Hammond won gold in the 400-meter Individual Medley for his age group. He also took first in 200-meter Butterfly. He also won silver medals in the 200 breaststroke and backstroke, and bronze in the 200 and 400 freestyle.
Hammond has competed in numerous state-level events through U.S. Masters, a swimming organization in Arizona. This was his first time competing at the Huntsman Games, where several thousand athletes competed.
What makes Hammond’s accomplishments in the pool special is how he was able to do it. He didn’t start swimming competitively until he was already in his 30s. Most swimmers at that caliber start from a young age on a competitive club team.
He credited his ability to be active and successful to his training regimens at the local Ahwatukee YMCA and Unify, a local destination that focuses on whole-body strength, conditioning and balance. Both Hammond and Kathleen, who is an avid hiker, workout at Unify.
Hammond said he also believes switching to a Whole Foods plant-based diet has helped him recover at a faster rate than before. When the two retired in Ahwatukee in 2019, they began their new lifestyle and have reaped the benefits since.
“We don’t eat any processed foods,” Hammond said. “Our health has improved, my ability to recover is so much faster now than I would say in the last 15 years. It’s really contributed to helping me push harder every day.”
While Kathleen doesn’t swim Hammond said she is his biggest supporter. There isn’t a day that goes by she isn’t training by his side or at the YMCA with him working out herself. They are their biggest motivators in everything they do, and he said he appreciates her for that.
Hammond’s success is something he never imagined would happen when he began swimming competitively.
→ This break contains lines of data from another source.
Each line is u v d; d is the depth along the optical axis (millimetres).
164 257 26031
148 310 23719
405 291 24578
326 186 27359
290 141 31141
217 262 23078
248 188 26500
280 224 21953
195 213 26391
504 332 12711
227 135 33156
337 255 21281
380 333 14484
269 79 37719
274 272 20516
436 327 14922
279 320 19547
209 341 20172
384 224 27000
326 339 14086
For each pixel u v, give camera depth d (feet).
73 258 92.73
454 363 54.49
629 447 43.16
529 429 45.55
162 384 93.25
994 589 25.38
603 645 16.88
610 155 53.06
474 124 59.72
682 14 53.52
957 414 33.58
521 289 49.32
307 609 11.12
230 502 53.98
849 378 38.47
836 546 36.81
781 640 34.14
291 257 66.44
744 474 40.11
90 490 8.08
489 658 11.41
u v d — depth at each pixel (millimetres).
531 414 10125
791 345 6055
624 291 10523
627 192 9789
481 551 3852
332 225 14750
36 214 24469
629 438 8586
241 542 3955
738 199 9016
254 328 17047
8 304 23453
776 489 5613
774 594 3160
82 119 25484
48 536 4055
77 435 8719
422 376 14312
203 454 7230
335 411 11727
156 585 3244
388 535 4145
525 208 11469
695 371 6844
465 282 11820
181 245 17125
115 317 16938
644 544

But he also never imagined he would end up being a part-time model on the side. That started when Kathleen had him fill out a casting form at Chandler Fashion Center when the two first moved to the Valley.
He’s now had over two dozen modeling gigs.
“Once I got into this, I really liked it,” Hammond said. “It’s a fun retirement career where if they want me then I get it and if I don’t want it then I pass on it.”
Hammond now has his sights set on competing at nationals next year in Florida. Like he has all of the other competitions, he plans to tackle it headfirst and compete to the best of his ability.
“I can’t put into words how blessed I think I’ve been,” Hammond said. “The time I’ve put in and the medals I’ve won, it makes it all worthwhile. Those competitions are the next challenge that keeps me in the pool.
“Competitions are what motivates me.”